WARSAW • President Donald Trump reaffirmed the United States' commitment to a collective security provision with European allies and criticised Russia for "destabilising activities" during a speech in Poland.
Addressing a friendly crowd in a public square in Warsaw yesterday, Mr Trump heaped effusive praise on Poland as he made the case for defending Western civilisation against challenges posed by terrorism and ideological extremism.
"The story of Poland is the story of a people who have never lost hope, who have never been broken, and who have never forgotten who they are," Mr Trump said in a speech delivered at the Warsaw monument to the 1944 resistance against German occupation, a symbol of the country's struggle to shake the brutal Nazi invasion during World War II.

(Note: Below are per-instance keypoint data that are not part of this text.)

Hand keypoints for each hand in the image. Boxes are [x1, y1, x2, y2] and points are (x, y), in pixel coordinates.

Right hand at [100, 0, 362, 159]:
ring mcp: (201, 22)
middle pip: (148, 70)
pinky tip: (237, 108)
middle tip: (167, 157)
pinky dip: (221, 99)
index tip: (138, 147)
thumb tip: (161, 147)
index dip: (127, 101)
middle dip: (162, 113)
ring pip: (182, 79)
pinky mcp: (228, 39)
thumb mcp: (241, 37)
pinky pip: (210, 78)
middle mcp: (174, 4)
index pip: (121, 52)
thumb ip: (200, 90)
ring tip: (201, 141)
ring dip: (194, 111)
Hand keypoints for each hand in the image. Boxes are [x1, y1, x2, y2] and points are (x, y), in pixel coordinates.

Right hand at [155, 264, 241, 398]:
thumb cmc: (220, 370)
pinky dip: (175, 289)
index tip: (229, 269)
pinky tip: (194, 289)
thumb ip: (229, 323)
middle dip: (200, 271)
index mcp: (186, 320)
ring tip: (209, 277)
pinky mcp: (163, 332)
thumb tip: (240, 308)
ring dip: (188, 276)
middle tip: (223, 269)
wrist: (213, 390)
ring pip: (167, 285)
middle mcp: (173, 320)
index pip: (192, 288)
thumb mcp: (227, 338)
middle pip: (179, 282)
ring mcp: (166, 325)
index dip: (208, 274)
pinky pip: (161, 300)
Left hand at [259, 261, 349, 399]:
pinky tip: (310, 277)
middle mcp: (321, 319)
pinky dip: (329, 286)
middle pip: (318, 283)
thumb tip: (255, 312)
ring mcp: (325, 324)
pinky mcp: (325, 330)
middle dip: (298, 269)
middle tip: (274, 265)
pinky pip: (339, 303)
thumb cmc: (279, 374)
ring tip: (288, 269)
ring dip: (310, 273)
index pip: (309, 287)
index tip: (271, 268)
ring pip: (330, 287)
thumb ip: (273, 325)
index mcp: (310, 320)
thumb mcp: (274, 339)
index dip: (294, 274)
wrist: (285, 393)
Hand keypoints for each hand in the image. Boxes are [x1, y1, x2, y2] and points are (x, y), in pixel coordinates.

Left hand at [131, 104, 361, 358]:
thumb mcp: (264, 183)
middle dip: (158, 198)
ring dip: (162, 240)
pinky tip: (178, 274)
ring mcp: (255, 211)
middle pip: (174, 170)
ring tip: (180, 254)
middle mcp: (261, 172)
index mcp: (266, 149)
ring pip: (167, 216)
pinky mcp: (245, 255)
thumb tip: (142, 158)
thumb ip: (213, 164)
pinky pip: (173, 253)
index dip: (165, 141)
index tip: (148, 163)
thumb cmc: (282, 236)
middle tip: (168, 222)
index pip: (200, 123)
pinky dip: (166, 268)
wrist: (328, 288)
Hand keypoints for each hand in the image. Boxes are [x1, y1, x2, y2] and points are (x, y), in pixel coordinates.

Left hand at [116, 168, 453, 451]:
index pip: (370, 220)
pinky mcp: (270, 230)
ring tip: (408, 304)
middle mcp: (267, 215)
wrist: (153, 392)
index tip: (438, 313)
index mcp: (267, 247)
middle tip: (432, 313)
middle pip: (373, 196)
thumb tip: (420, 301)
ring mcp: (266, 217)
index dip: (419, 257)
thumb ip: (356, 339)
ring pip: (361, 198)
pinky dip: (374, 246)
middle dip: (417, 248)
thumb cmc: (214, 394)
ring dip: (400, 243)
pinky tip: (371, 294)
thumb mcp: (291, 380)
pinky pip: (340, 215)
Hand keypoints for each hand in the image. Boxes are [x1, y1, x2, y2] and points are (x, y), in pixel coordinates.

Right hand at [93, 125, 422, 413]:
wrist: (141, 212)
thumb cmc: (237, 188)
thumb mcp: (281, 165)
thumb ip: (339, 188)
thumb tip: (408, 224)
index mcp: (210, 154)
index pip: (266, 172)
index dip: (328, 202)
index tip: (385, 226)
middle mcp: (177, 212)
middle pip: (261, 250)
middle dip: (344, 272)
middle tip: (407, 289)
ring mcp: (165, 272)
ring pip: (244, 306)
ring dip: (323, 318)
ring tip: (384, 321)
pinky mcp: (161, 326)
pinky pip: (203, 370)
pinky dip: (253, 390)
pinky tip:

His speech included an explicit commitment to Article 5, the collective security provision of the Nato treaty: "The United States has demonstrated not merely with words, but with its actions, that we stand firmly behind Article 5, the mutual defence commitment."
Mr Trump had notably omitted such a mention during a speech in late May at Nato's new headquarters in Brussels. Every US president since Harry Truman in 1949 has voiced the commitment that an attack on an alliance nation is an attack on all of them.
Mr Trump has accused European partners of owing "massive amounts of money" to Nato and raised doubts earlier about Washington's support for the Article.
The US leader also used his remarks yesterday to criticise behaviour by Russia.
"We urge Russia to cease its destabilising activities in the Ukraine and elsewhere and its support for hostile regimes, including Syria and Iran, and instead join the community of responsible nations in our fight against common enemies and defence of civilisation itself," Mr Trump said.
The stop in Poland was for Mr Trump a highly symbolic one. The eastern European nation is a critical US ally and strategically important state in Europe.
Poland is also among one of few Nato countries to have honoured the agreement to contribute at least 2 per cent of its gross domestic product to its own defence, an issue that Mr Trump has hammered upon during his campaign and since taking office.
The President's brief visit to Poland lasted less than 24 hours, but the White House viewed this speech as an opportunity for Mr Trump to lay out his assessment of the challenges faced by the world today.